Start (or continue) your data science journey here with these amazing books.
You may have heard the phrase “data is the new oil”. Regardless of your feelings about fossil fuels, it certainly contains in it more than a drop of truth.
It follows that if data is the new oil, data science is the engine that drives the new economy. In only a short time, data science has become arguably the hottest industry in the world, and it does not yet show any signs of slowing down.
One unique character of data science as a field is that there are many, varied pathways to become involved in it. Although a traditional path of a university degree is a great path to get into the industry, data science might also be one of the best fields for aspiring self-taught practitioners (after all, that’s why you are here!). Between free public datasets, cheap (often free) compute power and myriad of self-learning resources, all you need to teach yourself data science is some patience and commitment.
Having said that, we here at Data Courses understand that it can feel like there are too many resources out there and it can be overwhelming to decide where to start.
Not to worry. We’ve done the research and put together a shortlist of books that we think would get you well on your journey to becoming a data scientist. Take a look – also, many of the listed books are available for free!
Background Material – Statistics & Python
A solid grasp of statistics is highly recommended (if not absolutely mandatory) if you are looking to become a data scientist; and some programming proficiency is definitely required to follow most data science books out there. So, here we list material to help you either get a good grounding in data science (statistics), and with Python, which is our language of choice.
The Signal and the Noise: Why So Many Predictions Fail–but Some Don’t
This book by Nate Silver is now a classic. Silver gained fame as a political forecaster during the 2012 U.S. elections, before more recently going on to found the famous data-journalism website FiveThirtyEight.

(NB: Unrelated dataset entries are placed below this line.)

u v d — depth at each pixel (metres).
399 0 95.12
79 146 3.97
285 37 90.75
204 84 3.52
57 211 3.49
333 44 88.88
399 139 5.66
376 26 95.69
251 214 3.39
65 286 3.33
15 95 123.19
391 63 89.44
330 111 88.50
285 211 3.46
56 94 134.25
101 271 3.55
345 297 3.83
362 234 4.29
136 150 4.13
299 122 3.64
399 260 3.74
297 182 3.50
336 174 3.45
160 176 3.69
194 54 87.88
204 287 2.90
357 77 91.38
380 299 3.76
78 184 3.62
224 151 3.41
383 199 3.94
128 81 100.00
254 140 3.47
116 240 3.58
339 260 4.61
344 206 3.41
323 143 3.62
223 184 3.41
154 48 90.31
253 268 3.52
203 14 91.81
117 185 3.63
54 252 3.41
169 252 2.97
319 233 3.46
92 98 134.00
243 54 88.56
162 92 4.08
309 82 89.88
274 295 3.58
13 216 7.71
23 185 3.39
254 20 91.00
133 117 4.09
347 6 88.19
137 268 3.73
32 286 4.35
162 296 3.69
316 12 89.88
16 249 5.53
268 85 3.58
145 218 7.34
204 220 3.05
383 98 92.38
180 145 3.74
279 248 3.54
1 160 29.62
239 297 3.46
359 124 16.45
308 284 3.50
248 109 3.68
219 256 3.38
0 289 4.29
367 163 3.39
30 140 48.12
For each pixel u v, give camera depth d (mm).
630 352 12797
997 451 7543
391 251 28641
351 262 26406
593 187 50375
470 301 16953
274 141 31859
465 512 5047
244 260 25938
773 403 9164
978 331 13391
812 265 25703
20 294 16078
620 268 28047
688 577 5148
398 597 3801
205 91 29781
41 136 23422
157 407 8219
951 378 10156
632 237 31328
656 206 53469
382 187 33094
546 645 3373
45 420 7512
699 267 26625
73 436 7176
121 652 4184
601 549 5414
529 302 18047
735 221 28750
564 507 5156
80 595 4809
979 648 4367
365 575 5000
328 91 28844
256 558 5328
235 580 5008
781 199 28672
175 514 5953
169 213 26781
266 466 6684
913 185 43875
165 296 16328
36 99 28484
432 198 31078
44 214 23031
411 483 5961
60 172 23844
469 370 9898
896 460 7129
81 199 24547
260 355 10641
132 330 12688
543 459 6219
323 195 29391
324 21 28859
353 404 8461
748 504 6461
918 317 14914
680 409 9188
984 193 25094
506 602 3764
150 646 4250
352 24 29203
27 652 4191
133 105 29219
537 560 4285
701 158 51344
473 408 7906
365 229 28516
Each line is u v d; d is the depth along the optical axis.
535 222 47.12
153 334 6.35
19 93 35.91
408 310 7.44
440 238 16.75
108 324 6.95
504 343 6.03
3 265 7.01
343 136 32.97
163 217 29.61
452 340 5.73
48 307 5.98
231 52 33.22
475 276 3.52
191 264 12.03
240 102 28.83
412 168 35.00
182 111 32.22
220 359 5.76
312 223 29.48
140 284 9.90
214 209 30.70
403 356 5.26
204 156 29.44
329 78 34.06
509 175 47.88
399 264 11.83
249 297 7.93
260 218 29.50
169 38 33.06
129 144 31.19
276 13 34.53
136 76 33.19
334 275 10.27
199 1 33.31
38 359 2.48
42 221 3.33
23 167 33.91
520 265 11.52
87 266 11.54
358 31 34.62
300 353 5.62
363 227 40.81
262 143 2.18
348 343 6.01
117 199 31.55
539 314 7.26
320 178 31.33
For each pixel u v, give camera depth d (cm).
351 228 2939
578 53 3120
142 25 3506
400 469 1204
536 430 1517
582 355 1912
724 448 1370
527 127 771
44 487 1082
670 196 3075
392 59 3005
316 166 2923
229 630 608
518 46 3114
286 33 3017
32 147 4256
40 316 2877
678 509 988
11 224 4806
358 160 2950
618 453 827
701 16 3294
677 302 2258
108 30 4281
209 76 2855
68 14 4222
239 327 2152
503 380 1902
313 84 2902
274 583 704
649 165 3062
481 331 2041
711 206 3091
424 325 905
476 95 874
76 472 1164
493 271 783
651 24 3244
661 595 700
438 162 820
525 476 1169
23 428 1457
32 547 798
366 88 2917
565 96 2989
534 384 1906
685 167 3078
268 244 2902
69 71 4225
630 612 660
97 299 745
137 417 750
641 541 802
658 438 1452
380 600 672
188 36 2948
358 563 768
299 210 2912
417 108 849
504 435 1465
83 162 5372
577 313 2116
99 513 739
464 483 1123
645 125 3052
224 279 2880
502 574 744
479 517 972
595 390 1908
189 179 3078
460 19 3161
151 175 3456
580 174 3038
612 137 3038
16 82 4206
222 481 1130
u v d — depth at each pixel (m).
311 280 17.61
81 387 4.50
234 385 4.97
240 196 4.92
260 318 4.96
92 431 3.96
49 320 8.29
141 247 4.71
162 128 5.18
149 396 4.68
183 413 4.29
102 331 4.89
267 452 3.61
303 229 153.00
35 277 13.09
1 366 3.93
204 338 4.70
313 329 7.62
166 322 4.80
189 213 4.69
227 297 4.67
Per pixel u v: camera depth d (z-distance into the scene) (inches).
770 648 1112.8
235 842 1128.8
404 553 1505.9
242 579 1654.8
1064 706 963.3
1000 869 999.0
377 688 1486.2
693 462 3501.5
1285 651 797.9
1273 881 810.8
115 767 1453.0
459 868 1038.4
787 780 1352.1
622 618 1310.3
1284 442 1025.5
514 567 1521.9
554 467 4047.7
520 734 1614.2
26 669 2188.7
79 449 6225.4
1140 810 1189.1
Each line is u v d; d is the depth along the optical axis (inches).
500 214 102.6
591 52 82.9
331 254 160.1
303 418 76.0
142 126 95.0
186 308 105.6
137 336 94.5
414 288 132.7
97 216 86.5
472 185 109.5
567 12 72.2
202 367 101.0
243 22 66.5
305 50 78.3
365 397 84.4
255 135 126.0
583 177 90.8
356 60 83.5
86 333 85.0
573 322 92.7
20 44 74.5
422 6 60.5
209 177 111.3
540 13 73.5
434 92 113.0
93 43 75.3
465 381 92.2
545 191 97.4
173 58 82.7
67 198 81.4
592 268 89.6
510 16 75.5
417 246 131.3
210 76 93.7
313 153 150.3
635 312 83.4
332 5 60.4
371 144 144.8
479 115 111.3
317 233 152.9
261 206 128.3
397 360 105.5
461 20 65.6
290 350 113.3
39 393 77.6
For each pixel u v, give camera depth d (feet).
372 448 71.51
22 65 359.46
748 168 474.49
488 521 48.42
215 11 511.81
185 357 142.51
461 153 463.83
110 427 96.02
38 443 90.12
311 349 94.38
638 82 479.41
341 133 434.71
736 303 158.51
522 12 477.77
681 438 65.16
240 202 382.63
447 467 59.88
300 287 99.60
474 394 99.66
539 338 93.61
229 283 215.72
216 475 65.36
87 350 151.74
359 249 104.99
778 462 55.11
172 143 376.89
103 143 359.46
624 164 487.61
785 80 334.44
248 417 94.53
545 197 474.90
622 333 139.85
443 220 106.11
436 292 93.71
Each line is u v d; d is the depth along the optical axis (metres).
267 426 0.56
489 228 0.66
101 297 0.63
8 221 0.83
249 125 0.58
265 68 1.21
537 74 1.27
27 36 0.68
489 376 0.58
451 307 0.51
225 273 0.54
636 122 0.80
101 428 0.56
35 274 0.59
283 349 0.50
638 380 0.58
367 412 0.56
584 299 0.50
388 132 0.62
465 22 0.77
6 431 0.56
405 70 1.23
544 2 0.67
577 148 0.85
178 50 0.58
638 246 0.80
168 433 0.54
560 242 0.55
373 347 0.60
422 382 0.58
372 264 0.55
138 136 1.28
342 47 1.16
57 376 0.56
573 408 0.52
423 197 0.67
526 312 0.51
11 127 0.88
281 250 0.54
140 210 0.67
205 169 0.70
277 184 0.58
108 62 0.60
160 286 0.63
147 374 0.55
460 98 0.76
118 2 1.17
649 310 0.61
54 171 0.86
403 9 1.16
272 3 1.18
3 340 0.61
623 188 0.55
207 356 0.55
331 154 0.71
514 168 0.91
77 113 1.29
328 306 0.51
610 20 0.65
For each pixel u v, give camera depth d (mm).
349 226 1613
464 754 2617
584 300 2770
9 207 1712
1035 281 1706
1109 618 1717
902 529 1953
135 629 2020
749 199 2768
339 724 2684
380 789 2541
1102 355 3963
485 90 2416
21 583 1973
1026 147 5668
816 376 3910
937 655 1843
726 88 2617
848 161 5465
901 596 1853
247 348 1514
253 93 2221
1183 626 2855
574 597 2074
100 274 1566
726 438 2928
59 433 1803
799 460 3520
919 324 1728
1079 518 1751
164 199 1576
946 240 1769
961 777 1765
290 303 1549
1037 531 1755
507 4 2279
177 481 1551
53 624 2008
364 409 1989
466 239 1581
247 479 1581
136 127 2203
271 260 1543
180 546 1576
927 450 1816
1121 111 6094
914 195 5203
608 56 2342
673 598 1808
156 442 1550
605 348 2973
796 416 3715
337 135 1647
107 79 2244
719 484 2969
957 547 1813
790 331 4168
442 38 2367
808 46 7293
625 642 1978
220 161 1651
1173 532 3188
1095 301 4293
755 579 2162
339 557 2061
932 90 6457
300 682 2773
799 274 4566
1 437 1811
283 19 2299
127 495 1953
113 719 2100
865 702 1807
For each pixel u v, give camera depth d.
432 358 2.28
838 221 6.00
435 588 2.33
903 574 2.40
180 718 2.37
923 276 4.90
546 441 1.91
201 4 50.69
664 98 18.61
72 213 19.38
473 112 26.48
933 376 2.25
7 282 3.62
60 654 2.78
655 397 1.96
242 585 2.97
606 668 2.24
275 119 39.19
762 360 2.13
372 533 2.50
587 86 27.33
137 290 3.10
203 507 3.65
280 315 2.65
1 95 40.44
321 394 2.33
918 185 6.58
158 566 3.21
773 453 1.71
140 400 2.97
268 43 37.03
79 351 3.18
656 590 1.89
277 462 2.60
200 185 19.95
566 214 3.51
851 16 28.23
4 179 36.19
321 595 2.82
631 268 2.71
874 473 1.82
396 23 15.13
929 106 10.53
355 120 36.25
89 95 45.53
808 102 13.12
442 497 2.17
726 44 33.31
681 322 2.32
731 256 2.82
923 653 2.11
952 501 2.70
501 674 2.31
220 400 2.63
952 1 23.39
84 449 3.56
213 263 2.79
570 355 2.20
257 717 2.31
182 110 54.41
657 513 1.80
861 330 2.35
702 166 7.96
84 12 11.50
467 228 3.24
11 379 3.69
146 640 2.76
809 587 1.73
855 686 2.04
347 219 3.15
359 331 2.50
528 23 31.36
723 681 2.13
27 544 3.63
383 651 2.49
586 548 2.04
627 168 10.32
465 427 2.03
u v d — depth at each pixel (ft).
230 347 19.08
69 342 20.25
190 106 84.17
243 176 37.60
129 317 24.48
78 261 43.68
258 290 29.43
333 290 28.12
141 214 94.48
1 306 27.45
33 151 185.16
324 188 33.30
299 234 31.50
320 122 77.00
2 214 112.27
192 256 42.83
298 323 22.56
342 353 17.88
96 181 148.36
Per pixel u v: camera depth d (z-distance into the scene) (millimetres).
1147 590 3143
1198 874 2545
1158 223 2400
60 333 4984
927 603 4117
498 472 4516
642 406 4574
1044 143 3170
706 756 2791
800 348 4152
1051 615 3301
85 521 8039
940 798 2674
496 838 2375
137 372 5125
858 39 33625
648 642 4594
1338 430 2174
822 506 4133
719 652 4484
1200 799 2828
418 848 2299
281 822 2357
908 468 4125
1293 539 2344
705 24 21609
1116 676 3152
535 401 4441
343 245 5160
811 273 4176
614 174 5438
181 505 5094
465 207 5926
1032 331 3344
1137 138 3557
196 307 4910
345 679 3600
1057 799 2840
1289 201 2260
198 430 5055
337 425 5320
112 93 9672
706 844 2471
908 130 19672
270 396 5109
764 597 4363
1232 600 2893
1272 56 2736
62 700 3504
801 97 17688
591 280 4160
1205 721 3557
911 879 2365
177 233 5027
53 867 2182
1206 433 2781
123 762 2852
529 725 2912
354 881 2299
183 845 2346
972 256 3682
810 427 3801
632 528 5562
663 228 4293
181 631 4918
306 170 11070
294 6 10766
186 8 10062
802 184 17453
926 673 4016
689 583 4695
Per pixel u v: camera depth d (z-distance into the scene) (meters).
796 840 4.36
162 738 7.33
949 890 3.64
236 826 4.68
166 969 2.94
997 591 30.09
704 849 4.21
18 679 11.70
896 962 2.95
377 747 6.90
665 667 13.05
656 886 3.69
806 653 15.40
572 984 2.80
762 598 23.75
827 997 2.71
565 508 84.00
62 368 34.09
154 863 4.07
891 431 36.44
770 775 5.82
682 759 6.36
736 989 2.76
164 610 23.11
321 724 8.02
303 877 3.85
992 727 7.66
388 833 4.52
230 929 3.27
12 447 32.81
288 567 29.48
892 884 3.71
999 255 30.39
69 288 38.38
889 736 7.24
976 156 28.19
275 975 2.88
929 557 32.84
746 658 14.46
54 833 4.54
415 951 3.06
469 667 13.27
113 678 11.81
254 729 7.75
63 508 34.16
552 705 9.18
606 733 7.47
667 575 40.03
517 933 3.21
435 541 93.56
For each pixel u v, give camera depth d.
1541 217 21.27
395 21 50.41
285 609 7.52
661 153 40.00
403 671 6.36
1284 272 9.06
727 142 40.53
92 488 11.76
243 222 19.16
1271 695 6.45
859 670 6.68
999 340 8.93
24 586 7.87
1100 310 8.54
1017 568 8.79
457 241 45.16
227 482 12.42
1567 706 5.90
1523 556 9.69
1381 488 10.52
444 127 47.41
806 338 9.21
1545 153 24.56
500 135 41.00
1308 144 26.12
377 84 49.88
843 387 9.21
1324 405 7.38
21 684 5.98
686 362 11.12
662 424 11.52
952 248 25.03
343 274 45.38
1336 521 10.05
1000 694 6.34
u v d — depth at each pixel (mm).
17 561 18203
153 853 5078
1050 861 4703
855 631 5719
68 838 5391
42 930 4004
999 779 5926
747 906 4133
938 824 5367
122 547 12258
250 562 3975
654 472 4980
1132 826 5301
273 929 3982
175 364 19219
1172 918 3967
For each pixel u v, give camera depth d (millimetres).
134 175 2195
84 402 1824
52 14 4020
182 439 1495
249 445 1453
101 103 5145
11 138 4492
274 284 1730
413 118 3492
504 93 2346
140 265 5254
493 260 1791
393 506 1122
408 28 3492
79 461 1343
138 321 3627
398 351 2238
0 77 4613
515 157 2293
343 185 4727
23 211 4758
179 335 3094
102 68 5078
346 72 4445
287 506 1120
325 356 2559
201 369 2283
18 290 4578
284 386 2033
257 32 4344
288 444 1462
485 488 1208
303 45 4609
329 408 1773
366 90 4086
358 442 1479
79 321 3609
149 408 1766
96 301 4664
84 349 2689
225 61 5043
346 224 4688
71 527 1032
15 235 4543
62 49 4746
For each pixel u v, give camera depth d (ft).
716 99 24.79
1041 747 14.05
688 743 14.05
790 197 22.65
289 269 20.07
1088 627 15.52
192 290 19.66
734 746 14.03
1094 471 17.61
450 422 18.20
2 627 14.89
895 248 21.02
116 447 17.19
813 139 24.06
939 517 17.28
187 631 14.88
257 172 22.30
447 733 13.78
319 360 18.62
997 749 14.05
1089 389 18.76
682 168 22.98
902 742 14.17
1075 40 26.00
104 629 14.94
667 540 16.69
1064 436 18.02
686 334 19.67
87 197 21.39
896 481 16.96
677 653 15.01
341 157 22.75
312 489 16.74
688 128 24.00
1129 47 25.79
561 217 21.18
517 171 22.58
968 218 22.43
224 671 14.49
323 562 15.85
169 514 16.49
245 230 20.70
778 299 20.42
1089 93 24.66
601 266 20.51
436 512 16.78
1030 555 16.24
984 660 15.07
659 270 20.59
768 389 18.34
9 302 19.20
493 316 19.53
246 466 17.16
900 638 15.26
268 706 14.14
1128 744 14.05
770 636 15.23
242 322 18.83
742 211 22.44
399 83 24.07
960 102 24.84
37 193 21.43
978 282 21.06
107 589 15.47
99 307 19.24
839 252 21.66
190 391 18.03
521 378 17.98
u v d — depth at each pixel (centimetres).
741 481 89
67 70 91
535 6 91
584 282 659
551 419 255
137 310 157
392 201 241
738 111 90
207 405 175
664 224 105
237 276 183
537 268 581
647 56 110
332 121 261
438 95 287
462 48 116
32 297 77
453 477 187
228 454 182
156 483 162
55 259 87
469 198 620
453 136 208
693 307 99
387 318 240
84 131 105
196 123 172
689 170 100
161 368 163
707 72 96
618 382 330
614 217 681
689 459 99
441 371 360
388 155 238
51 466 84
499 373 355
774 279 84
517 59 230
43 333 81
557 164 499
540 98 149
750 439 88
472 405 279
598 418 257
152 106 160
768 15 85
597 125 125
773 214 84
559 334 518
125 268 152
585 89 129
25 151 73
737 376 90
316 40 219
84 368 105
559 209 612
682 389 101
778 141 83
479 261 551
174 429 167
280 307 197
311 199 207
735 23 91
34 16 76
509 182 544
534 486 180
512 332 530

The appeal of The Signal and the Noise is in delivering examples of interesting prediction (i.e. modeling) case studies, that are objective, detailed yet approachable and digestible. This book is fantastic for helping the reader develop an intuitive understanding of how to use data to develop models the right way. There is a focus throughout the book on why models actually come out with the wrong predictions despite the mass amounts of data available to modelers.
Lessons that are covered in the book include:
- Understanding that many economists and modelers in other fields try to predict outcomes too narrowly and are overconfident in their results
- That models, as good as they can be, need to be reviewed by a human to ensure they’re not going awry
- There are means of using Bayes’s theorem to understand how you can get errors in any models predictions
Available on Amazon.
Bayesian Methods for Hackers: Probabilistic Programming and Bayesian Inference
What does it mean to have 85% of observations indicate result X? Does it mean the same thing as there being an 85% chance of result X occurring? (hint: no)
Understanding of Bayesian methods are critical for data scientists. Yet, many books on Bayesian statistics can be inaccessible, and worse, boring. Which is unfortunate, because it is a fascinating subject.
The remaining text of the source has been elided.